Rahul the correct answer is D sedation and paralysis. Although not a choice the I would recommend giving 100% O2 which is a potent vasodilator preferably with bag-mask hyperventilation (which causes alkalemia and causes pulmonary vasculature vasodilatation). Of the choices given in the above question none will be helpful in an acute PH crises although they are frequently used to treat PH in children. Milrinone is a PDE-3 inhibitor (increases cAMP) where as sildenafil is a PDE-5 inhibitor (increases cGMP). Hypoventilation will increase PCO2 which is a potent stimulus for PH crises. If available nitric oxide could be used.
To summarize, acute pHtn you have to think about the pulmonary vasculature — which is responsive to changes in 02, pH, and Co2.
As you think about our case, what would be your differential?
Cold shock (although the in patients without PH-the cardiac exam will not reveal a loud single S2 or hyperdynamic right ventricle
"Tet spell"-cyanotic spells typically seen in infants with congenital heart disease with a VSD such as tetralogy of fallot. deoxygenated blood is shunted across fro the right to the left across the VSD due to increased PVR. Cardiac exam may reveal reduced intensity or no murmur (as the murmur due to right ventricular outflow tract obstruction is proportional to the blood flow to the pulmonary circuit).
We should also be vigilant of obstruction/Kinking of ETT in a patient resulting in hypoxia, bradycardia and cardiac arrest- which may look like a PH crises

Remember due to inc RV afterload you are going to have impairment of forward flow thus clinically presenting with hypoxemia and signs of poor perfusion
If you had to work up this patient with what would be your diagnostic approach?
Really you don't need any investigation during an acute crises especially in a patient with h/o PHTN, h/o chronic lung disease, BPD or an infant with known cyanotic heart disease. Once patient is stable- consider chest radiograph (to check ETT tube position), blood gas for adequacy of ventilation. If patient is febrile then a CBC with differential + blood culture should be considered. An EKG may show RAH, RVH, ECHO may reveal findings suggestive of PH such as enlarged RA/RV, increased RV pressure, systolic flattening of the septum.
Rahul: What is the pathophysiology of an acute PHTN crises?
A pulmonary hypertensive crisis occurs when the pulmonary vasculature presents such a high resistance that there is little or no preload to the left ventricle and a massive, unsustainable afterload to the failing right ventricle. This can be triggered by multiple causes including parenchymal lung disease, Fever,pain, anxiety, tracheal suctioning, hypovolemia, increased cardiac demand, acidemia, aspiration, GE reflux, accidental interruption of prostanoid infusion. The acute massive loss of left ventricular preload and right ventricular afterload results in a drop in systemic cardiac output and coronary blood flow. Decreased coronary flow causes worsening right ventricular function. The higher than systemic right ventricular pressure pushes the interventricular septum into the left ventricle and that further worsens left ventricular filling. A vicious cycle ensues resulting in worsened left ventricular performance, syncope, bradycardia, and asystole.

[Items from a data source]

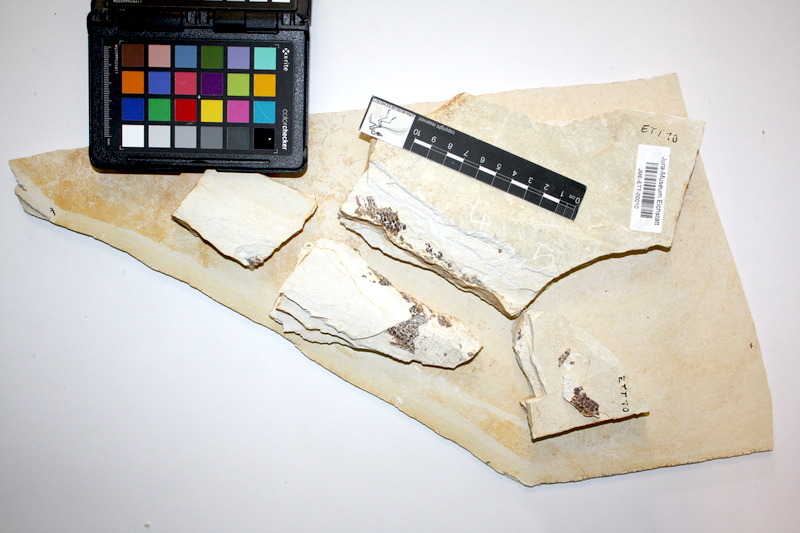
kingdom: Animalia
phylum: Chordata
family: Ophiopsiellidae
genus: Ophiopsiella
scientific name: Ophiopsiella
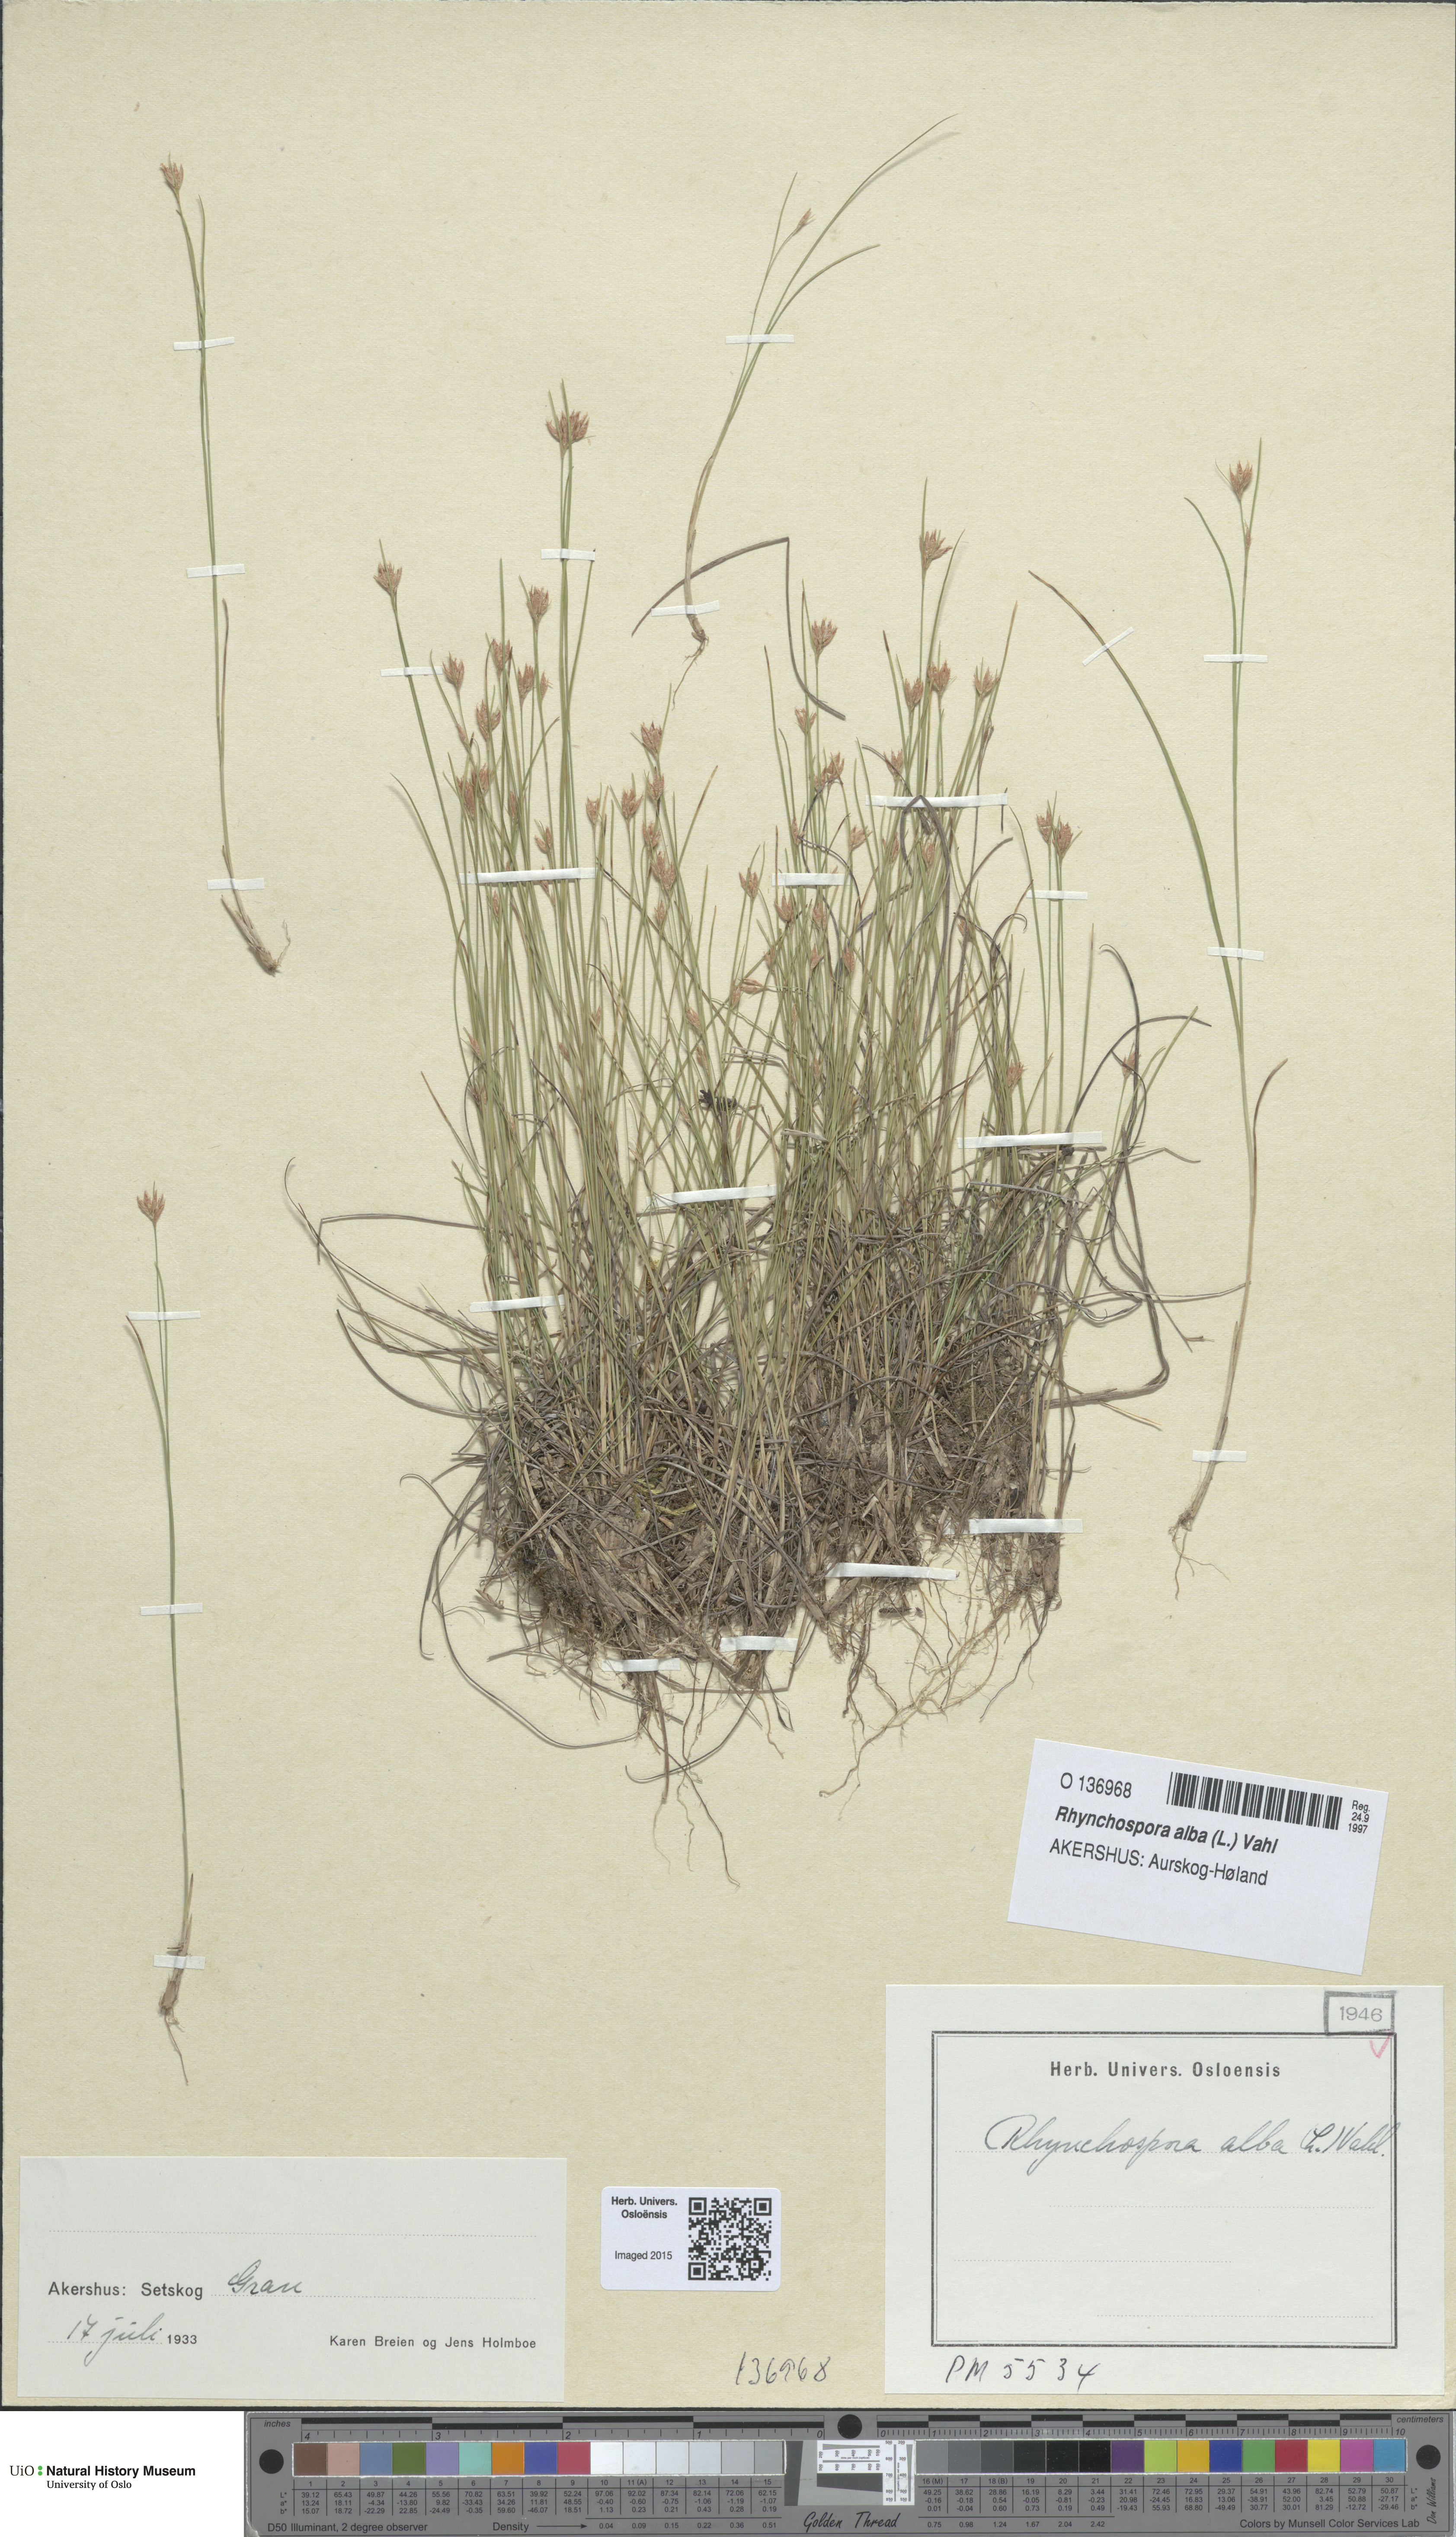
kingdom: Plantae
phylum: Tracheophyta
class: Liliopsida
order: Poales
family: Cyperaceae
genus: Rhynchospora
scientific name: Rhynchospora alba
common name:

▶ [TRY IT] Please continue the discussion of pulmonary hypertensive crisis from the point where it stops.

▶ [ANSWER BOX]
Once this point is reached, it is rare that cardiopulmonary resuscitation will successfully return sufficient cardiac output without significant multiorgan damage.
If our history, physical, and diagnostic investigation led us to acute PH crises as our diagnosis what would be your general management of framework?
Although PH management depends on the underlying cause-during a acute PH crises the following can be tried:
If patient is on the ventilator-bag-mask ventilation with 100% O2 will vasodilate the pulmonary vasculature. O2 is a potent vasodilator and hyperventilation will decrease the PCO2 also causing vasodilation
Bolus of sedation (decreases sympathetic drive) and a dose of NMB such as rocuronium will further relax the vasculature
Nitric oxide can be used (start at 20-40ppm) if available-as it is a direct pulmonary vasodilator (works by increasing cGMP), causes selective pulmonary vasodilation (improves VQ matching as well as PVR)
Great rahul - further, Correct metabolic acidosis using NAHCO3
Treat bradycardia and hypotension
Use fluid bolus if patient is dehydrated or over diuresed.
After acute crises is mitigated - consideration for anti-reflux therapy of treatment of infection should be highly considered. A short course of steroids can also be used to decrease inflammation although these may not help in an acute crises.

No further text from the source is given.